* What needs to be done: The whole listing is to be written out again exactly; the pictures are not.

** Material for the task follows **

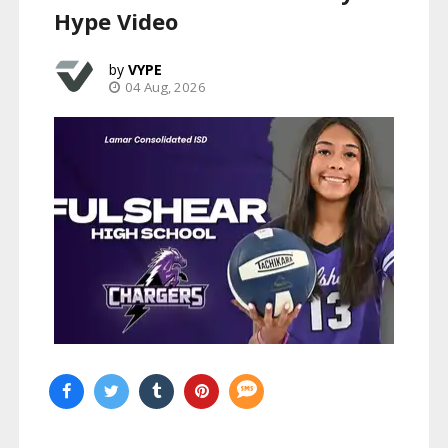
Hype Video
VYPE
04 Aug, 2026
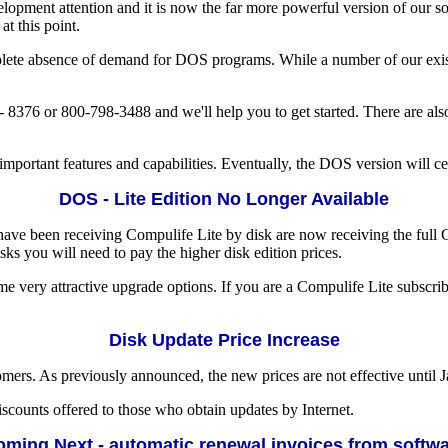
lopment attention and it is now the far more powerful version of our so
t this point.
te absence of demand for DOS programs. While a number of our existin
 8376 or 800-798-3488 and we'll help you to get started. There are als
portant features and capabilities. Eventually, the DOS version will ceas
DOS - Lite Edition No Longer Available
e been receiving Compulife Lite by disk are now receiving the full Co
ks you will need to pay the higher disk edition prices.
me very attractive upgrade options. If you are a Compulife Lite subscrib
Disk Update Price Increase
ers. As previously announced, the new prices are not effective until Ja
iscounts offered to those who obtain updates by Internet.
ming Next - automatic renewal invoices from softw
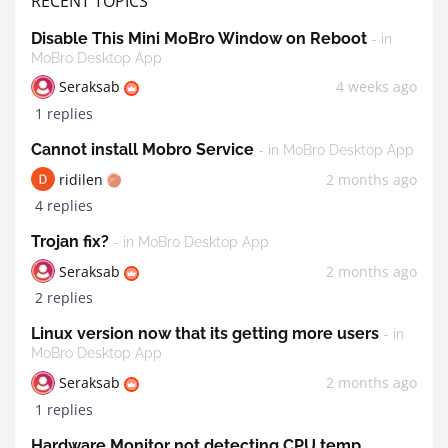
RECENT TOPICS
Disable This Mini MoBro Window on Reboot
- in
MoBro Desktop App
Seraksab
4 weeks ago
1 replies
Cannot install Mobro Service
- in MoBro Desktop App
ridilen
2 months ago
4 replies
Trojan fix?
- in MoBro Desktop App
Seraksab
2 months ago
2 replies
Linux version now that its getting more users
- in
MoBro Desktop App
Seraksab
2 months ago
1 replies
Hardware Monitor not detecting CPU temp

** End of Material for the task **

* Answer box:
Hype Video
VYPE
04 Aug, 2026
lopment attention and it is now the far more powerful version of our so
t this point.
te absence of demand for DOS programs. While a number of our existin
 8376 or 800-798-3488 and we'll help you to get started. There are als
portant features and capabilities. Eventually, the DOS version will ceas
DOS - Lite Edition No Longer Available
e been receiving Compulife Lite by disk are now receiving the full Co
ks you will need to pay the higher disk edition prices.
me very attractive upgrade options. If you are a Compulife Lite subscrib
Disk Update Price Increase
ers. As previously announced, the new prices are not effective until Ja
iscounts offered to those who obtain updates by Internet.
ming Next - automatic renewal invoices from softw
RECENT TOPICS
Disable This Mini MoBro Window on Reboot
- in
MoBro Desktop App
Seraksab
4 weeks ago
1 replies
Cannot install Mobro Service
- in MoBro Desktop App
ridilen
2 months ago
4 replies
Trojan fix?
- in MoBro Desktop App
Seraksab
2 months ago
2 replies
Linux version now that its getting more users
- in
MoBro Desktop App
Seraksab
2 months ago
1 replies
Hardware Monitor not detecting CPU temp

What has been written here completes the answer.